[Contour labeling entries]
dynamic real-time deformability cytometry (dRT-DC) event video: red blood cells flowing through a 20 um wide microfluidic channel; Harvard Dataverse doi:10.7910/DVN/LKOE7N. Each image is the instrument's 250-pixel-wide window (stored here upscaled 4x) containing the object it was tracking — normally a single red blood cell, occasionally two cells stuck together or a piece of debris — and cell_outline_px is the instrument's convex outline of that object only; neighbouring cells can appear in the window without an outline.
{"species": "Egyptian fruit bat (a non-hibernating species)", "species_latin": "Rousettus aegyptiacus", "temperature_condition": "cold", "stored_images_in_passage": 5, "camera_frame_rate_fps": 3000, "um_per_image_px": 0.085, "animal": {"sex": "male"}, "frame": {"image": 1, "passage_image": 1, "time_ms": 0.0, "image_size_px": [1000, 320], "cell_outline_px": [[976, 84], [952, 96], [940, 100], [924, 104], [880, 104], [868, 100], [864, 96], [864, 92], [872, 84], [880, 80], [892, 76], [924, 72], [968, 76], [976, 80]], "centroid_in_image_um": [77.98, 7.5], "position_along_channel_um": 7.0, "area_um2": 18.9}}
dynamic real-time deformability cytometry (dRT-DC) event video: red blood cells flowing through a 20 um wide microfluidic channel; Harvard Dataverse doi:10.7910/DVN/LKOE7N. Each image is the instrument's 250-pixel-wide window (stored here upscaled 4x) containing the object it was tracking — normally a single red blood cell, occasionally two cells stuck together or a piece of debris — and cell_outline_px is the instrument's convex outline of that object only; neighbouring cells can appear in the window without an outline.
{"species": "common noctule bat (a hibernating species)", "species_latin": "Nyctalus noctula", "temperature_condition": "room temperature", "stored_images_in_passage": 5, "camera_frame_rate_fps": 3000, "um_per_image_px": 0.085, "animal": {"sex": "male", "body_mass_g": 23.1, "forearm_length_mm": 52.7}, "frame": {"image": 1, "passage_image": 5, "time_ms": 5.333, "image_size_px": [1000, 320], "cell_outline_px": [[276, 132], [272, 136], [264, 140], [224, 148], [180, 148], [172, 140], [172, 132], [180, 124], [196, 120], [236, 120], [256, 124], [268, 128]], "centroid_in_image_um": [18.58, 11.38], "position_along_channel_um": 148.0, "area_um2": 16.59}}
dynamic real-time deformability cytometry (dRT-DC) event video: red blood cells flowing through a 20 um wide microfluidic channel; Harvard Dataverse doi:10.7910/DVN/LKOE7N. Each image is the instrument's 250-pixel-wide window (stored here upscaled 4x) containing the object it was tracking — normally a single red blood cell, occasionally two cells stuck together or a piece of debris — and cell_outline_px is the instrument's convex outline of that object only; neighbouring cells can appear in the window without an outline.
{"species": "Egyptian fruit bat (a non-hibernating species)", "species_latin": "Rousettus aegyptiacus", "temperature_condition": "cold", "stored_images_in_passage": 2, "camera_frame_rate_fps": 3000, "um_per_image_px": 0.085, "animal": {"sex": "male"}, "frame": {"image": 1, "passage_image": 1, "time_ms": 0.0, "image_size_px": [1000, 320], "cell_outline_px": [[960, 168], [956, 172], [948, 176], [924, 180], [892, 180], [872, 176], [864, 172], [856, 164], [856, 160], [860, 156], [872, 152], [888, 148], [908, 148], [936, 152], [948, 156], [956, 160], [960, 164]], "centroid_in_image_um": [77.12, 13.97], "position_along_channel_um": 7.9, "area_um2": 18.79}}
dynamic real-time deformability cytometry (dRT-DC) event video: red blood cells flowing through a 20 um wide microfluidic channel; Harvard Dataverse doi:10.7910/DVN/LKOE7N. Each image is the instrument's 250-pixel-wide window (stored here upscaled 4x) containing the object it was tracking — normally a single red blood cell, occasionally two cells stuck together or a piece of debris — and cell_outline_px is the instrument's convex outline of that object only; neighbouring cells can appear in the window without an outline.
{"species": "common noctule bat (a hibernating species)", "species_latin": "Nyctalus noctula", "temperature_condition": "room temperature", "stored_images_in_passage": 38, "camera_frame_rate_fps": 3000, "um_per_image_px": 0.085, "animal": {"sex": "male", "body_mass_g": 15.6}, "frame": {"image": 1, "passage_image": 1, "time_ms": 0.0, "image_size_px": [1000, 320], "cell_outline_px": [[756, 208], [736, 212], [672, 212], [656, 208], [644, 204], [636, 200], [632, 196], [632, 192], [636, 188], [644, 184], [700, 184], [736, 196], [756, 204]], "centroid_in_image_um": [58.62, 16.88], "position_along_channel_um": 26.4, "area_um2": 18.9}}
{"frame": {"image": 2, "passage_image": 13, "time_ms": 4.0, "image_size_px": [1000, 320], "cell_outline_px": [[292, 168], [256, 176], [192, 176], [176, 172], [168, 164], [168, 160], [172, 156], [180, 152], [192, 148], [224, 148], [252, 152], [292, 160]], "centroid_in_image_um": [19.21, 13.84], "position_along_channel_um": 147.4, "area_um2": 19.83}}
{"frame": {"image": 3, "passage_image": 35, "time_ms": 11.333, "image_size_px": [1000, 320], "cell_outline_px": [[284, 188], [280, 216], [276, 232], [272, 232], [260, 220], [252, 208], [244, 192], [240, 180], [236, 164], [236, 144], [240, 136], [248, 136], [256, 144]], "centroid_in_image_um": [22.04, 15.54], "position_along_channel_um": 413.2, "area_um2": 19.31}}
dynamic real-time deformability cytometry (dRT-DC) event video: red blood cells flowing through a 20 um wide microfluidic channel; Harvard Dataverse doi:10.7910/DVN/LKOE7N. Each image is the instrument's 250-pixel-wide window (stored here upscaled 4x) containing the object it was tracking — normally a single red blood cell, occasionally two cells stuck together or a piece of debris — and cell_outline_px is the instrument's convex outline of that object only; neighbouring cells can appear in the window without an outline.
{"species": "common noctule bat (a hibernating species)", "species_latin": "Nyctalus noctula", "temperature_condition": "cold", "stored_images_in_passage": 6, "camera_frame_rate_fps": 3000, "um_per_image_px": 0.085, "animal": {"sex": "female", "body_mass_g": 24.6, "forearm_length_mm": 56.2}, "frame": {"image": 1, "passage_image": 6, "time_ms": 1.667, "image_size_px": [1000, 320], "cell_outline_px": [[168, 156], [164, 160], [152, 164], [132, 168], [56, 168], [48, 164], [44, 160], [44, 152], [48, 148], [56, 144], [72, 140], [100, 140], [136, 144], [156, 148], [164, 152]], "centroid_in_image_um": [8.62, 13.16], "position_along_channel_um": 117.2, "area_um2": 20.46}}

EXERCISE BRIEF —
Print the records above in full, exactly.

FINAL RESULT —
dynamic real-time deformability cytometry (dRT-DC) event video: red blood cells flowing through a 20 um wide microfluidic channel; Harvard Dataverse doi:10.7910/DVN/LKOE7N. Each image is the instrument's 250-pixel-wide window (stored here upscaled 4x) containing the object it was tracking — normally a single red blood cell, occasionally two cells stuck together or a piece of debris — and cell_outline_px is the instrument's convex outline of that object only; neighbouring cells can appear in the window without an outline.
{"species": "Egyptian fruit bat (a non-hibernating species)", "species_latin": "Rousettus aegyptiacus", "temperature_condition": "cold", "stored_images_in_passage": 5, "camera_frame_rate_fps": 3000, "um_per_image_px": 0.085, "animal": {"sex": "male"}, "frame": {"image": 1, "passage_image": 1, "time_ms": 0.0, "image_size_px": [1000, 320], "cell_outline_px": [[976, 84], [952, 96], [940, 100], [924, 104], [880, 104], [868, 100], [864, 96], [864, 92], [872, 84], [880, 80], [892, 76], [924, 72], [968, 76], [976, 80]], "centroid_in_image_um": [77.98, 7.5], "position_along_channel_um": 7.0, "area_um2": 18.9}}
dynamic real-time deformability cytometry (dRT-DC) event video: red blood cells flowing through a 20 um wide microfluidic channel; Harvard Dataverse doi:10.7910/DVN/LKOE7N. Each image is the instrument's 250-pixel-wide window (stored here upscaled 4x) containing the object it was tracking — normally a single red blood cell, occasionally two cells stuck together or a piece of debris — and cell_outline_px is the instrument's convex outline of that object only; neighbouring cells can appear in the window without an outline.
{"species": "common noctule bat (a hibernating species)", "species_latin": "Nyctalus noctula", "temperature_condition": "room temperature", "stored_images_in_passage": 5, "camera_frame_rate_fps": 3000, "um_per_image_px": 0.085, "animal": {"sex": "male", "body_mass_g": 23.1, "forearm_length_mm": 52.7}, "frame": {"image": 1, "passage_image": 5, "time_ms": 5.333, "image_size_px": [1000, 320], "cell_outline_px": [[276, 132], [272, 136], [264, 140], [224, 148], [180, 148], [172, 140], [172, 132], [180, 124], [196, 120], [236, 120], [256, 124], [268, 128]], "centroid_in_image_um": [18.58, 11.38], "position_along_channel_um": 148.0, "area_um2": 16.59}}
dynamic real-time deformability cytometry (dRT-DC) event video: red blood cells flowing through a 20 um wide microfluidic channel; Harvard Dataverse doi:10.7910/DVN/LKOE7N. Each image is the instrument's 250-pixel-wide window (stored here upscaled 4x) containing the object it was tracking — normally a single red blood cell, occasionally two cells stuck together or a piece of debris — and cell_outline_px is the instrument's convex outline of that object only; neighbouring cells can appear in the window without an outline.
{"species": "Egyptian fruit bat (a non-hibernating species)", "species_latin": "Rousettus aegyptiacus", "temperature_condition": "cold", "stored_images_in_passage": 2, "camera_frame_rate_fps": 3000, "um_per_image_px": 0.085, "animal": {"sex": "male"}, "frame": {"image": 1, "passage_image": 1, "time_ms": 0.0, "image_size_px": [1000, 320], "cell_outline_px": [[960, 168], [956, 172], [948, 176], [924, 180], [892, 180], [872, 176], [864, 172], [856, 164], [856, 160], [860, 156], [872, 152], [888, 148], [908, 148], [936, 152], [948, 156], [956, 160], [960, 164]], "centroid_in_image_um": [77.12, 13.97], "position_along_channel_um": 7.9, "area_um2": 18.79}}
dynamic real-time deformability cytometry (dRT-DC) event video: red blood cells flowing through a 20 um wide microfluidic channel; Harvard Dataverse doi:10.7910/DVN/LKOE7N. Each image is the instrument's 250-pixel-wide window (stored here upscaled 4x) containing the object it was tracking — normally a single red blood cell, occasionally two cells stuck together or a piece of debris — and cell_outline_px is the instrument's convex outline of that object only; neighbouring cells can appear in the window without an outline.
{"species": "common noctule bat (a hibernating species)", "species_latin": "Nyctalus noctula", "temperature_condition": "room temperature", "stored_images_in_passage": 38, "camera_frame_rate_fps": 3000, "um_per_image_px": 0.085, "animal": {"sex": "male", "body_mass_g": 15.6}, "frame": {"image": 1, "passage_image": 1, "time_ms": 0.0, "image_size_px": [1000, 320], "cell_outline_px": [[756, 208], [736, 212], [672, 212], [656, 208], [644, 204], [636, 200], [632, 196], [632, 192], [636, 188], [644, 184], [700, 184], [736, 196], [756, 204]], "centroid_in_image_um": [58.62, 16.88], "position_along_channel_um": 26.4, "area_um2": 18.9}}
{"frame": {"image": 2, "passage_image": 13, "time_ms": 4.0, "image_size_px": [1000, 320], "cell_outline_px": [[292, 168], [256, 176], [192, 176], [176, 172], [168, 164], [168, 160], [172, 156], [180, 152], [192, 148], [224, 148], [252, 152], [292, 160]], "centroid_in_image_um": [19.21, 13.84], "position_along_channel_um": 147.4, "area_um2": 19.83}}
{"frame": {"image": 3, "passage_image": 35, "time_ms": 11.333, "image_size_px": [1000, 320], "cell_outline_px": [[284, 188], [280, 216], [276, 232], [272, 232], [260, 220], [252, 208], [244, 192], [240, 180], [236, 164], [236, 144], [240, 136], [248, 136], [256, 144]], "centroid_in_image_um": [22.04, 15.54], "position_along_channel_um": 413.2, "area_um2": 19.31}}
dynamic real-time deformability cytometry (dRT-DC) event video: red blood cells flowing through a 20 um wide microfluidic channel; Harvard Dataverse doi:10.7910/DVN/LKOE7N. Each image is the instrument's 250-pixel-wide window (stored here upscaled 4x) containing the object it was tracking — normally a single red blood cell, occasionally two cells stuck together or a piece of debris — and cell_outline_px is the instrument's convex outline of that object only; neighbouring cells can appear in the window without an outline.
{"species": "common noctule bat (a hibernating species)", "species_latin": "Nyctalus noctula", "temperature_condition": "cold", "stored_images_in_passage": 6, "camera_frame_rate_fps": 3000, "um_per_image_px": 0.085, "animal": {"sex": "female", "body_mass_g": 24.6, "forearm_length_mm": 56.2}, "frame": {"image": 1, "passage_image": 6, "time_ms": 1.667, "image_size_px": [1000, 320], "cell_outline_px": [[168, 156], [164, 160], [152, 164], [132, 168], [56, 168], [48, 164], [44, 160], [44, 152], [48, 148], [56, 144], [72, 140], [100, 140], [136, 144], [156, 148], [164, 152]], "centroid_in_image_um": [8.62, 13.16], "position_along_channel_um": 117.2, "area_um2": 20.46}}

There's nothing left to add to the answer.